# weeping moss***56k warning**



## PeteyPob (Apr 26, 2004)

I have received a good amount from a member here recently, my first try at moss for some time now. 

I have wrapped it around some driftwood with pieces of hair net to keep it in place. Is this moss a slow grower? What are some of the favorable conditions it likes to keep it healthy? My temp in tank is @ 78. Any suggestions?
-Pete


----------



## co2 (Sep 13, 2004)

I have over ten species of moss and they don't seem to require specific conditions. The guys in Singapore will tell you to keep the temp right around where you have it or less. They will grow in low light, but of course they will grow a lot faster with hight light and high CO2. Hardness doesn't seem to matter (within a practical range). I dose heavily, via the EI. The main problem with moss is that algae can grow on it really easy, if there is any algae in your tank, it will grow on the moss. That being said, I'ld say the main requirement to grow moss well is an established, algae free tank.
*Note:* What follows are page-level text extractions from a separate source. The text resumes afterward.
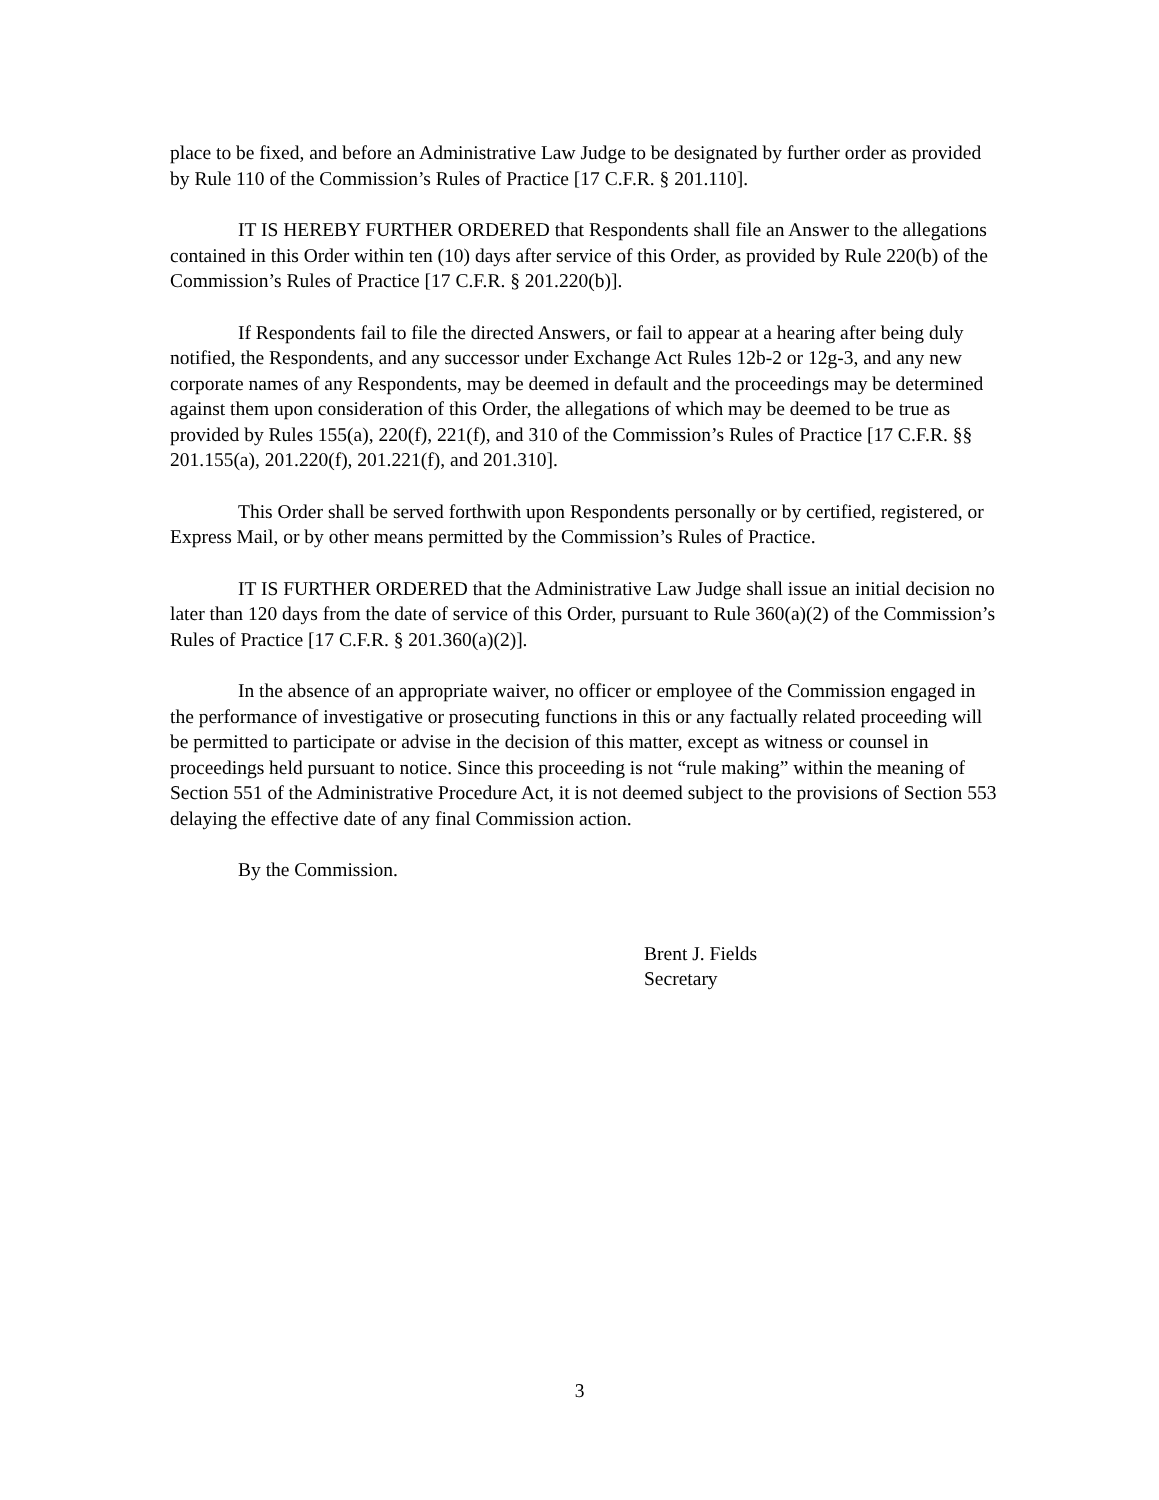place to be fixed, and before an Administrative Law Judge to be designated by further order as provided by Rule 110 of the Commission’s Rules of Practice [17 C.F.R. § 201.110].
IT IS HEREBY FURTHER ORDERED that Respondents shall file an Answer to the allegations contained in this Order within ten (10) days after service of this Order, as provided by Rule 220(b) of the Commission’s Rules of Practice [17 C.F.R. § 201.220(b)].
If Respondents fail to file the directed Answers, or fail to appear at a hearing after being duly notified, the Respondents, and any successor under Exchange Act Rules 12b-2 or 12g-3, and any new corporate names of any Respondents, may be deemed in default and the proceedings may be determined against them upon consideration of this Order, the allegations of which may be deemed to be true as provided by Rules 155(a), 220(f), 221(f), and 310 of the Commission’s Rules of Practice [17 C.F.R. §§ 201.155(a), 201.220(f), 201.221(f), and 201.310].
This Order shall be served forthwith upon Respondents personally or by certified, registered, or Express Mail, or by other means permitted by the Commission’s Rules of Practice.
IT IS FURTHER ORDERED that the Administrative Law Judge shall issue an initial decision no later than 120 days from the date of service of this Order, pursuant to Rule 360(a)(2) of the Commission’s Rules of Practice [17 C.F.R. § 201.360(a)(2)].
In the absence of an appropriate waiver, no officer or employee of the Commission engaged in the performance of investigative or prosecuting functions in this or any factually related proceeding will be permitted to participate or advise in the decision of this matter, except as witness or counsel in proceedings held pursuant to notice. Since this proceeding is not “rule making” within the meaning of Section 551 of the Administrative Procedure Act, it is not deemed subject to the provisions of Section 553 delaying the effective date of any final Commission action.
By the Commission.
Brent J. Fields
Secretary
3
Here's a pic of a bunch of my mosses growing for about a month ( I just got the Weeping last weekend so it's not much to look at yet):










Here's my Spiky Moss:


----------



## PeteyPob (Apr 26, 2004)

Looking at my weeping moss this morning and noticed that some sections of it doesnt seem to be "full". There is the vine/strand but some parts there isnt any leaves to it. Its kind of hard to explain but trying my best. I notice new growth of the moss by the bright green tips at the end of each vine/strand but cant figure why some of them are lacking the "fullness" to it.:icon_redf This is my second try with moss and was kinda hoping things would be better this time around. The moss is getting excellent lighting and co2. 

Is this a sign of a deficiency? Maybe I tied the hairnet and fishing sting too tight on certain sections. Any ideas? Ill try to post some pics if I get around to it later tonight.


----------



## co2 (Sep 13, 2004)

When you first get moss, it may not be in the best condition. Some parts may be brown, etc... If you are seeing new growth tips then its ok, the moss is growing even if some parts of it are not. When you put moss in a new tank it usually just sits for a week or more, then starts to grow. Give it some time.


----------



## daFrimpster (Mar 7, 2005)

That's the experience I have had with the weeping moss. I have some in a small tank with 2.5 watts a gallon and no CO2 and in a 55 with barely 2 wpg and no CO2. It sat quietly for a week or so and now it is growing well. Not as fast as the java moss in the same 55g but it is starting to fill out and look good.


----------



## h20 plant (Dec 21, 2005)

Hey co2 I was wondering what are the 10 types of moss you have and if you could spare any. I want to start growing different species other than java, so I would be happy with even the smallest bits you can loss or any other moss like plants since a little bit will sooner or latter become allot. If not then thanks any ways.


----------



## PeteyPob (Apr 26, 2004)

Heres some pics of my weeping moss. Sorry for the crappy pics Ill post beters ones tommorow. 
Notice how the color is a deep green and not the bright green how most have it. I have it wrapped in hair net so it might look kind of funny. The moss just looks blaah.
All the moss in directt light. I still see the tips on some strands bright green but the moss still doesnt got the "fullness" in it.  What am I doing wrong that you guys do right with it? Anyone else got any pics of thiers?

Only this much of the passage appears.